Subject Re: [Firebird-Architect] Re: Special Relativity and the Problem of Database Scalability
Author Paul Ruizendaal
> Maybe you are suggesting a more radical approach ...

Yes, as I've mentioned before, I'm looking at something based on the Kemme
research, Stonebreaker's "rewrite" observations and some other intriguing
papers of the last half decade. The Kemme research summary is here:
Please read past the Postgres details that she used in her proof of
concept implementation -- it's irrelevant to her conceptual ideas.

> ... where a transaction
> executes completely locally recording all reads, probes (records that
> would have been read if they existed), and writes, then at commit time
> sends the log to a commit sequencer who maintains global state, and
> either rejects the commit for broad casts the log to all nodes to apply
> locally.

Yes that is pretty much the idea, although in the Kemme work the "commit
sequencer" is distributed.

> I suppose it could be made to work (the probes -- aka phantom
> control -- are very, very tricky). However, the commit analysis must be
> serialized. So either you're going to have to find a way to distribute
> the function or face a central bottleneck that limits the performance.
> But perhaps you can find a way around that problem.
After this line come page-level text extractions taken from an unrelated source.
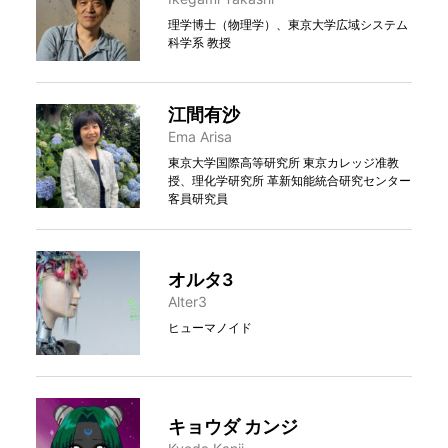
理学博士（物理学）、東京大学広域システム
科学系 教授
江間有沙
Ema Arisa
東京大学国際高等研究所 東京カレッジ准教
授、理化学研究所 革新知能統合研究センター
客員研究員
オルタ3
Alter3
ヒューマノイド
キョウダ カンジ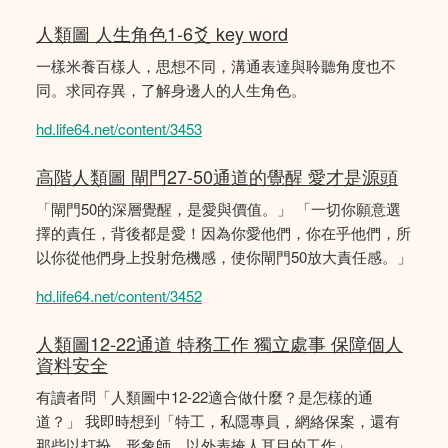
人類圖 人生角色1-6爻 key word
一樣米養百樣人，思想不同，溝通表達與聆聽角度也不
同。求同存異，了解身邊人的人生角色。
hd.life64.net/content/3453
高階人類圖 閘門27-50通道的覺醒 愛才是源頭
「閘門50的深層覺醒，是愛與價值。」 「一切你願意選
擇的責任，背後都是愛！因為你愛他們，你在乎他們，所
以你從他們身上投射危機感，使你閘門50放大責任感。」
hd.life64.net/content/3452
人類圖12-22通道 特務工作 獨立處事 保障個人
資料安全
有讀者問「人類圖中12-22適合做什麼？是怎樣的通
道？」 我即時想到「特工，私隱專員，網絡保案，還有
那些以打扮、形象師，以外表掩人耳目的工作」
As Roman pointed out there is the Paxos algorithm, two pages of pseudo
code in a textbook and about 3,000 lines of C code in the Google
implementation. The "spread" GCS library is quite established and only
some 25,000 lines of C code. Yes, this stuff is very tricky to get right,
but luckily it has been solved both theoretically and with proven open
source code.

> A transaction 1 on node A may not "see" all updates that occurred before
> it started. A transaction 2 on node B might have started, updated the
> record, and committed, but the reports of some or all of these might not
> have reached node A before transaction 1 started. This is OK because
> the resolution agent is going to tell transaction 1 that transaction 2
> beat him to the record.

The role of your 'resolution agents' and my 'distributed commit sequencer'
is pretty much the same. The question is which approach leads to the
minimum communication and maximum parallelism. Kemme ends up with a total
order on all write transactions and no order on read transactions. I think
that the total order on all write transactions can be further relaxed,
but I don't have that nailed down yet.

> Yes, the resolution agents can be said to enforce serialization of
> individual updates, but they don't force a serialization of
> transactions.

We need to be precise here. We have already established that resolution
agents enforce a consistent ordering on conflicting update transactions.
you mean by the above that no ordering is imposed on non-conflicting
updates, or that you disagree that conflicting updates get a consistent

I think you need to be careful using the term 'serialization' as it
suggests (at least to me) an identical sequence on all nodes. In my view
each node can have its individual serialization and the whole can still be
a consistent rdbms. The ordering terminology of GCS's allows us to be
precise about the tolerable differences in serialization on each node.

The question (again) is which approach leads to the minimum communication
and maximum parallelism. In my view establishing the minimum required
ordering is the first step in answering that question.

It sure is a pity I can't attend your talk.